Is this even a thing /p/, being a Lomo Pro?
Treating Lomography the same way as normal photography.
Knowing all the massive flaws of the low-quality camera yet still treating it like it’s high end.
Actually thinking about your shots and not going completely random.
Trying your best to seek perfection in something that would be near impossible to do.
I’ve seen many Flickr users and lomographers trying their best to do this but I don’t know if they achieve the shots randomly or by actual effort.
What do you think /p/? Also, let me know about your experience with Lomography and how you treat it.
P.S I made up the word Lomo Pro since there were no words to really describe that type of photography/photograher.
What do you think on that? Should this word coined or is it silly, or does Pro Lomo sounds better?
Lomography is the single greatest scam that photography has seen.
>Take shit tier camera and recreate it with quirky colours
>Find expired bunk film
>Mark up the price by 5000%
>Sell to naive hipsters
Like you can do all this shit for nearly free but because it's bottom of the barrel stuff.
Instant cameras are really fun to use if you follow some basic composition rule and use regular film, something that lomography highly discourages. That's why lomography is pure shit that can't be considered photography
It's not lomo if you think about it and try to get an acceptable result. If you do that, it's actual photography in the "toy/instant camera" medium.
For example, people shooting skateboarding stuff, things that can end up in a magazine like, with a flash Holga. Not lomo: there's control of the moment, premeditated flash dragging, composition, all that stuff.
Some of the toy camera hipsters are really hard purists - it's not "true" if your camera has a focusing screen, is not totally plastic and so on. I guess any scene gets infected with them at some point.

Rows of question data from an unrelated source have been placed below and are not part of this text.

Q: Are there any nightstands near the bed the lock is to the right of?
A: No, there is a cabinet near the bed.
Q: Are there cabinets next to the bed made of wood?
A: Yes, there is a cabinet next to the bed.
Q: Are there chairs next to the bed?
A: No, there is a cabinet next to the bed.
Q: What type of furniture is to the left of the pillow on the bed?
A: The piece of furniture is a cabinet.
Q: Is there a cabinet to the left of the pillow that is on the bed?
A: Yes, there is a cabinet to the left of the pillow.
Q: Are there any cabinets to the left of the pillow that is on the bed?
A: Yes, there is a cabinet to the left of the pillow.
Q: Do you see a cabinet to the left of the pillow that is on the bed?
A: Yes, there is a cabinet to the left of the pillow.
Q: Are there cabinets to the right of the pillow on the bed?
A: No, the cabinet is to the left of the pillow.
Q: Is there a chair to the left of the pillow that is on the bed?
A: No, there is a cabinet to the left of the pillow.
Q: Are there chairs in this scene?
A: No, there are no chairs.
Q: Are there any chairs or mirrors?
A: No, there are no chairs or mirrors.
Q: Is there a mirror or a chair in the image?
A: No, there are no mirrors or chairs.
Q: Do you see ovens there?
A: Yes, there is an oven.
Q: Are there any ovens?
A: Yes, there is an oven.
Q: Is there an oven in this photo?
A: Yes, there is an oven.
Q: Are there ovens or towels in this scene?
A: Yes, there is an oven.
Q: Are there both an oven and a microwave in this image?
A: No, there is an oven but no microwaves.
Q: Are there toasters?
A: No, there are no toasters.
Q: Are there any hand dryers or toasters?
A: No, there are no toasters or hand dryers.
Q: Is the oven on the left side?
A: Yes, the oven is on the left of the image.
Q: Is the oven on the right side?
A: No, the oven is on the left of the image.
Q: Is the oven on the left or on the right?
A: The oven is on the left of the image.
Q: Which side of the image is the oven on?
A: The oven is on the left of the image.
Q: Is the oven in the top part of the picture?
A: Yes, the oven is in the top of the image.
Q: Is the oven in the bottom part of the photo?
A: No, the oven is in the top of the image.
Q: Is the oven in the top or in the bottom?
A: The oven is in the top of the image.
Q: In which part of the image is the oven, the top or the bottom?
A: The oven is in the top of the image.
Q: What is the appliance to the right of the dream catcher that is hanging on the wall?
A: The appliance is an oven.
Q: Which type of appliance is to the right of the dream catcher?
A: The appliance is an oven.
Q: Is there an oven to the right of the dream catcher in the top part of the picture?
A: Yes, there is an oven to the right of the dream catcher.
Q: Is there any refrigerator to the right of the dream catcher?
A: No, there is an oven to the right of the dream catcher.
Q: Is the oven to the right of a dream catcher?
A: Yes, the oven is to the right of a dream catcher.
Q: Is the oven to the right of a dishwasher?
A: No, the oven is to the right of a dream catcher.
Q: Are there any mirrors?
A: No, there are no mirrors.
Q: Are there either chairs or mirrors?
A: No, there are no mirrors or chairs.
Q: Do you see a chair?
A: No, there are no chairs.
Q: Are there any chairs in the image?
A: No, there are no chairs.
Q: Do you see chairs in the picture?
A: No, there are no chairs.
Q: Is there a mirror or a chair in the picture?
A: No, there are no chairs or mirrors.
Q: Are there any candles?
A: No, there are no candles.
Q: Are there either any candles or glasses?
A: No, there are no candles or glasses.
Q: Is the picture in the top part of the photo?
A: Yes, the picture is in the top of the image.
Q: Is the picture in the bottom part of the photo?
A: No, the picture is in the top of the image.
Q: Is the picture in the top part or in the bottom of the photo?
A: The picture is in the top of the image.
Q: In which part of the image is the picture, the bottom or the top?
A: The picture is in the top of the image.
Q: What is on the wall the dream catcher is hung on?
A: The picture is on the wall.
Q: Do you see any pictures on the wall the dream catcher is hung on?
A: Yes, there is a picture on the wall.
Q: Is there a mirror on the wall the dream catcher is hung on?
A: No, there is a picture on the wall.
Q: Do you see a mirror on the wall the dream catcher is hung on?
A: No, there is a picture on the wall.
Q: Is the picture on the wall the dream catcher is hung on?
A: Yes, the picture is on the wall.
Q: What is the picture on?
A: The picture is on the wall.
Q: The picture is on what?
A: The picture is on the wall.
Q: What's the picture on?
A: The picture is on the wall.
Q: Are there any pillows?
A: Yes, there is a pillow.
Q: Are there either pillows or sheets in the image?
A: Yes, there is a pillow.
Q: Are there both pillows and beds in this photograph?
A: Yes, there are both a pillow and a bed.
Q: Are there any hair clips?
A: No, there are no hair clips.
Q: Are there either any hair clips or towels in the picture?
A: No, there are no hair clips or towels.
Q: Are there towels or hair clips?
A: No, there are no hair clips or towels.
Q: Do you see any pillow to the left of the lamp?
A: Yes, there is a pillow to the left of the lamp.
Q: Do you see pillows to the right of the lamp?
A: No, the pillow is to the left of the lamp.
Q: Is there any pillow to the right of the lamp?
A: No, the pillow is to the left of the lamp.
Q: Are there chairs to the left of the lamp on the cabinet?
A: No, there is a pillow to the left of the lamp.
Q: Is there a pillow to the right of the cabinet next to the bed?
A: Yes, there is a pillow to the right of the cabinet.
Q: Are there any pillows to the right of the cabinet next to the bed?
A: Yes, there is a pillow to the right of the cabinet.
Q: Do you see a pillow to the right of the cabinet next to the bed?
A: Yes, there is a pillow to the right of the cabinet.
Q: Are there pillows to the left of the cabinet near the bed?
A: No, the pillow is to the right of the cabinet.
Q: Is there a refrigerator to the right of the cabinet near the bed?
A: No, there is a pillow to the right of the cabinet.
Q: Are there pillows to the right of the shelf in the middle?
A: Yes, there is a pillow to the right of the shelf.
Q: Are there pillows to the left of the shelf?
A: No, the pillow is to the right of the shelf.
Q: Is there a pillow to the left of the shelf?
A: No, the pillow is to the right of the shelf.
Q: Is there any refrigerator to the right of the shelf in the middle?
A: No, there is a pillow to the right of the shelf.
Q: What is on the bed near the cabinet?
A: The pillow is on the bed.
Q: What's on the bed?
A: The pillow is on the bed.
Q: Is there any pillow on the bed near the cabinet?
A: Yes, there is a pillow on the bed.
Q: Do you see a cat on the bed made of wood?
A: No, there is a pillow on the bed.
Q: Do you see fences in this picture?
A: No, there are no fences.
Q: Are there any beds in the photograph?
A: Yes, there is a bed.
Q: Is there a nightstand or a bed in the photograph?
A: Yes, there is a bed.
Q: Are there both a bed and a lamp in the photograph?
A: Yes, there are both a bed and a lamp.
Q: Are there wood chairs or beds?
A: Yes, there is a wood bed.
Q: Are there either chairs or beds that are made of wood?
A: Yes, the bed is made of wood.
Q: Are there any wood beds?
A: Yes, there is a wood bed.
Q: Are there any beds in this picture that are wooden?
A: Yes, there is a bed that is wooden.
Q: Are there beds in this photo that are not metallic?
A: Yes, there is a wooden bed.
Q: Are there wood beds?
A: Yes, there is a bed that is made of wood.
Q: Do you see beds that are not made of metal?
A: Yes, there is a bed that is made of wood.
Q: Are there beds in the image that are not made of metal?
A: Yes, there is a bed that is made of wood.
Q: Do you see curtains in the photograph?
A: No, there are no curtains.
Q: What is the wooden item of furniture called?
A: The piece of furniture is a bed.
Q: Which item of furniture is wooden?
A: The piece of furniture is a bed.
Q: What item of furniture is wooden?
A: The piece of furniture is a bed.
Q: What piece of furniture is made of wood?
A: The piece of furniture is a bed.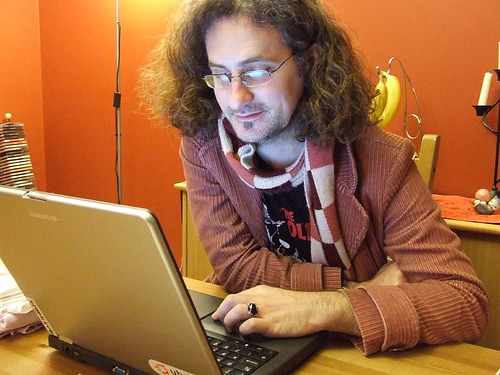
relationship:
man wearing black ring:
[159, 2, 489, 353] [248, 301, 258, 319]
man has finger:
[159, 2, 489, 353] [223, 299, 261, 335]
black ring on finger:
[248, 301, 258, 319] [223, 299, 261, 335]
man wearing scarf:
[159, 2, 489, 353] [197, 109, 385, 254]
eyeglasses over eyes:
[179, 61, 293, 95] [214, 67, 268, 83]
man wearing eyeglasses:
[159, 2, 489, 353] [179, 61, 293, 95]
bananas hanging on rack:
[374, 55, 401, 128] [373, 53, 423, 160]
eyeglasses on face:
[200, 52, 297, 90] [198, 3, 310, 145]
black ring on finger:
[248, 300, 258, 319] [223, 304, 254, 332]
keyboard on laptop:
[203, 330, 281, 374] [3, 174, 335, 374]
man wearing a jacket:
[159, 2, 489, 353] [177, 116, 489, 354]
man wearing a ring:
[159, 2, 489, 353] [245, 301, 257, 315]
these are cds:
[2, 110, 42, 180] [1, 107, 56, 222]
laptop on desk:
[3, 174, 335, 374] [0, 230, 499, 375]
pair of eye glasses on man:
[174, 116, 252, 196] [123, 3, 493, 353]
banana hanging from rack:
[386, 94, 406, 118] [373, 53, 423, 160]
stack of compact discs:
[10, 120, 40, 203] [1, 122, 36, 194]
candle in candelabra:
[477, 71, 492, 109] [467, 63, 497, 145]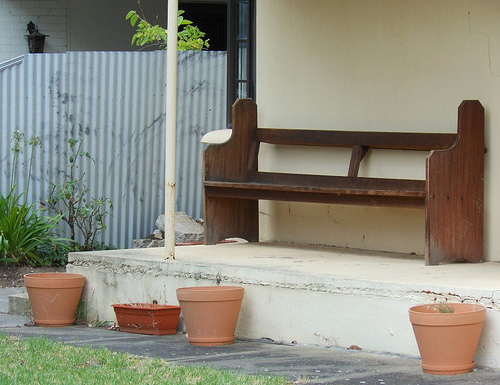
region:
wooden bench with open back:
[196, 96, 496, 266]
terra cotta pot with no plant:
[174, 277, 254, 351]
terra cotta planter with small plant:
[403, 296, 497, 377]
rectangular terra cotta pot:
[106, 292, 180, 344]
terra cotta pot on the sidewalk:
[18, 263, 88, 338]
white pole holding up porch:
[153, 7, 194, 261]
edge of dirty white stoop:
[61, 241, 204, 285]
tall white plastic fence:
[52, 38, 138, 210]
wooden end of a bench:
[422, 80, 497, 272]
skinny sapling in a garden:
[41, 67, 88, 250]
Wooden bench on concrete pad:
[201, 97, 484, 264]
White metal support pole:
[154, 3, 188, 258]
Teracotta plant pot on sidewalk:
[403, 298, 484, 373]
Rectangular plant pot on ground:
[113, 301, 182, 338]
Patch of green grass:
[5, 338, 287, 383]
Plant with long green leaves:
[5, 185, 71, 270]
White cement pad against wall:
[65, 225, 496, 356]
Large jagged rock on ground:
[136, 208, 209, 249]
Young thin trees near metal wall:
[42, 113, 107, 253]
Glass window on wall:
[224, 3, 253, 105]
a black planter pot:
[23, 19, 64, 58]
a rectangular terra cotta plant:
[97, 291, 202, 351]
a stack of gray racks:
[152, 206, 217, 263]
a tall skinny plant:
[29, 129, 127, 245]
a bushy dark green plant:
[6, 185, 67, 275]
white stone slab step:
[287, 240, 376, 345]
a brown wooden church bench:
[219, 108, 496, 283]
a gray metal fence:
[50, 58, 161, 218]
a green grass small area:
[30, 343, 77, 369]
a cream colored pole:
[155, 4, 189, 241]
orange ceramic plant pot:
[168, 273, 249, 351]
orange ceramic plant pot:
[403, 297, 478, 375]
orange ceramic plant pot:
[14, 265, 86, 332]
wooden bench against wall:
[201, 87, 488, 266]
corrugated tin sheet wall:
[104, 50, 153, 218]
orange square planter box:
[108, 295, 178, 340]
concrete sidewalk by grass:
[283, 336, 354, 376]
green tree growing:
[57, 141, 95, 241]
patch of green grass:
[32, 342, 119, 377]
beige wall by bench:
[293, 57, 377, 108]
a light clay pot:
[410, 302, 488, 372]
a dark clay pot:
[112, 301, 180, 336]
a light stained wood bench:
[204, 98, 489, 265]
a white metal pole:
[167, 1, 174, 258]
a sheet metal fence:
[2, 49, 226, 259]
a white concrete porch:
[67, 241, 498, 371]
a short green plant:
[0, 189, 68, 267]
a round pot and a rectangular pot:
[110, 282, 248, 344]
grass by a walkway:
[1, 331, 284, 381]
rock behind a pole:
[154, 211, 201, 235]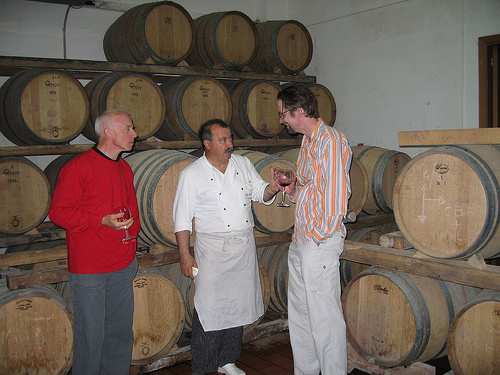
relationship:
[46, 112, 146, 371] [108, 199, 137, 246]
man holds cup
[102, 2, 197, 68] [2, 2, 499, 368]
barrel in room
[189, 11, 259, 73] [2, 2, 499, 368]
barrels in room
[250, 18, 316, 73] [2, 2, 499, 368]
barrels in room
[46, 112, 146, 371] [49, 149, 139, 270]
man wearing shirt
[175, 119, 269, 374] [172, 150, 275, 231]
man wearing shirt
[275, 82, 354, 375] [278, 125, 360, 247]
man wearing shirt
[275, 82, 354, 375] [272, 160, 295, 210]
man holding glass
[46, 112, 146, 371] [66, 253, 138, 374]
man wearing pant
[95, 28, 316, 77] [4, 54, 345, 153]
barrels stacked on shelf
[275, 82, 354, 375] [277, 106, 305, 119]
man wearing eye glasses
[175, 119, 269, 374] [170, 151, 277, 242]
man wearing shirt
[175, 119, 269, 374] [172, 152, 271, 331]
man wearing clothes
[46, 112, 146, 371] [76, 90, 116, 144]
man has hair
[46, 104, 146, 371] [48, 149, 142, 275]
man wears red shirt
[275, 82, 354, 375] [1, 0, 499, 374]
man in winery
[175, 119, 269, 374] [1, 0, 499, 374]
man in winery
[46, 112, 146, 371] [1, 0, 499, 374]
man in winery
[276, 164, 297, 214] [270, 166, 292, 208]
cup of wine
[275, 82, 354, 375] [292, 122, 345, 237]
man wearing shirt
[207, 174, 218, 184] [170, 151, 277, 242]
button on shirt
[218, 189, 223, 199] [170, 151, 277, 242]
button on shirt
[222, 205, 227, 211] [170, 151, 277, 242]
button on shirt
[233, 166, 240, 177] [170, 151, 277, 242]
button on shirt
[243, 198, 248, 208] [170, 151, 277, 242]
button on shirt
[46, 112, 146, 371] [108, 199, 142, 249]
man holding cup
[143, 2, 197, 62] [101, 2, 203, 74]
base of barrel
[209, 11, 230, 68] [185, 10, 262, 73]
strap around barrel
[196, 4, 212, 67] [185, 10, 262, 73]
strap around barrel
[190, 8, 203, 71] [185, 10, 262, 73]
strap around barrel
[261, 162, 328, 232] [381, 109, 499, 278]
glass of wine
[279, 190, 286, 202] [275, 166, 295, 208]
neck of wine glass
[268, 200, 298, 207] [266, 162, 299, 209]
base of glass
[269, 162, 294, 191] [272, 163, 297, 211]
wine in glass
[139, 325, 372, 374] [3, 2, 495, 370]
floor of cellar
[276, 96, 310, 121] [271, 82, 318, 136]
glasses on face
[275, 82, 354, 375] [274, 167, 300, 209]
man carrying glass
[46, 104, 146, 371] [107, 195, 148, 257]
man carrying glass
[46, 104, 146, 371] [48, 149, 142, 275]
man in red shirt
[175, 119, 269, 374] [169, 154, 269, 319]
man in clothes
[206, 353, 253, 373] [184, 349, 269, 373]
foot in shoes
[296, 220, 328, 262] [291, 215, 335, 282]
hand stuck in pocket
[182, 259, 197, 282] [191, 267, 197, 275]
holding object holding object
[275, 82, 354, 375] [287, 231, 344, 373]
man wearing pants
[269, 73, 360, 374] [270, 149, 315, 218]
man holding glass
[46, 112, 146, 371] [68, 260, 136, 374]
man wearing grey pants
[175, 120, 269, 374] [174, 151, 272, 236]
man wearing shirt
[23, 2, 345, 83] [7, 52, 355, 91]
barrels on a shelf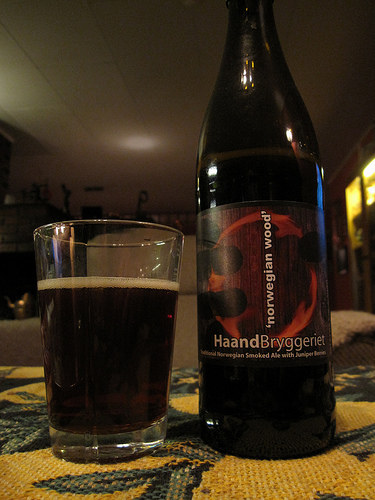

To me Lomo stuff can be cool, but I don't really pay any attention to the scene. I just shoot expired film on a Holga sometimes.
For "Lomo pro" look up e.g. Daido Moriyama's T-82 book, it's shot with a Holga.
https://en.wikipedia.org/wiki/Pictorialism
The culture that the company sells is not something I'm into. However, my dislike of the people that buy into that didn't stop me from buying one of their cameras. The Instant Wide, which I bought because it's actually better than the Fuji 300.